Fiston Mwanza Mujila: Tram 83

Did anyone else here read this much-acclaimed novel of nightlife and nightdeath in a Central African metropolis (apparently modeled on Lubumbashi in the Democratic Republic of the Congo)? I read it four years ago with admiration but also frustration, as my Goodreads review at the time indicates:

“I don't really get the high praise that this book has received in certain quarters. It's a fairly atmospheric read, but VERY repetitive, and weak on story if story is what you're after. I was not convinced when I finished that I had made any kind of a literary journey from Point A to Point B. The experience was a lot more like going in circles. Poetic novels do this sometimes, and this is a decent and promising poetic novel, but I wouldn't go farther than that.”
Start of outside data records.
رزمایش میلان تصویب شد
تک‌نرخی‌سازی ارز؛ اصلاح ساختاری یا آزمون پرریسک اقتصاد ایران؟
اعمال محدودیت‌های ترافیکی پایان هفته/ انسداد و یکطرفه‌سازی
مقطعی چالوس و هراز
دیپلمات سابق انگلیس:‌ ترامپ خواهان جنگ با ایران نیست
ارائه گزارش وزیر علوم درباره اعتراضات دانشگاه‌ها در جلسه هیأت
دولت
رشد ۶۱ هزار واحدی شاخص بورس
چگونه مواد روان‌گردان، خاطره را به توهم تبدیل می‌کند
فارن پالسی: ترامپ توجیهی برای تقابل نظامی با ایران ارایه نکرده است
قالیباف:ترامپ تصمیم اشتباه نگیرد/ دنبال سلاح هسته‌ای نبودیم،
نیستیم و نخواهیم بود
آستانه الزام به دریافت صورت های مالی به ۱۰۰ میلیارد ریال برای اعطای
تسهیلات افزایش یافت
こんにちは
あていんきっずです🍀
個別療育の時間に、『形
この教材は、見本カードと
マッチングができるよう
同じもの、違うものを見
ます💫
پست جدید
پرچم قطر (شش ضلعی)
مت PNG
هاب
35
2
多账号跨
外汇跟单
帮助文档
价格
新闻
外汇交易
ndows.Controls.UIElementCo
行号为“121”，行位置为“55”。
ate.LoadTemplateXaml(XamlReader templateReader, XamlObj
I would still basically stand by that, but the rumbustiously bleak mood of the novel and the exuberance of the language (which everyone pointed out) have certainly stayed with me. Whatever Mujila publishes next will be of interest, I am most curious to see how he develops. So even though I didn’t “love” Tram 83, I feel invested in him as an author now (this often happens).
 

tiganeasca

Moderator
Hmmm. Not sure how I missed this thread. Or the author. The name is not remotely familiar though it calls to mind a(nother Congolese) book I haven't read, Alain Mabanckou's Broken Glass. (I also note, on an irrelevant note, that Mabanckou is a Booker judge for 2022.)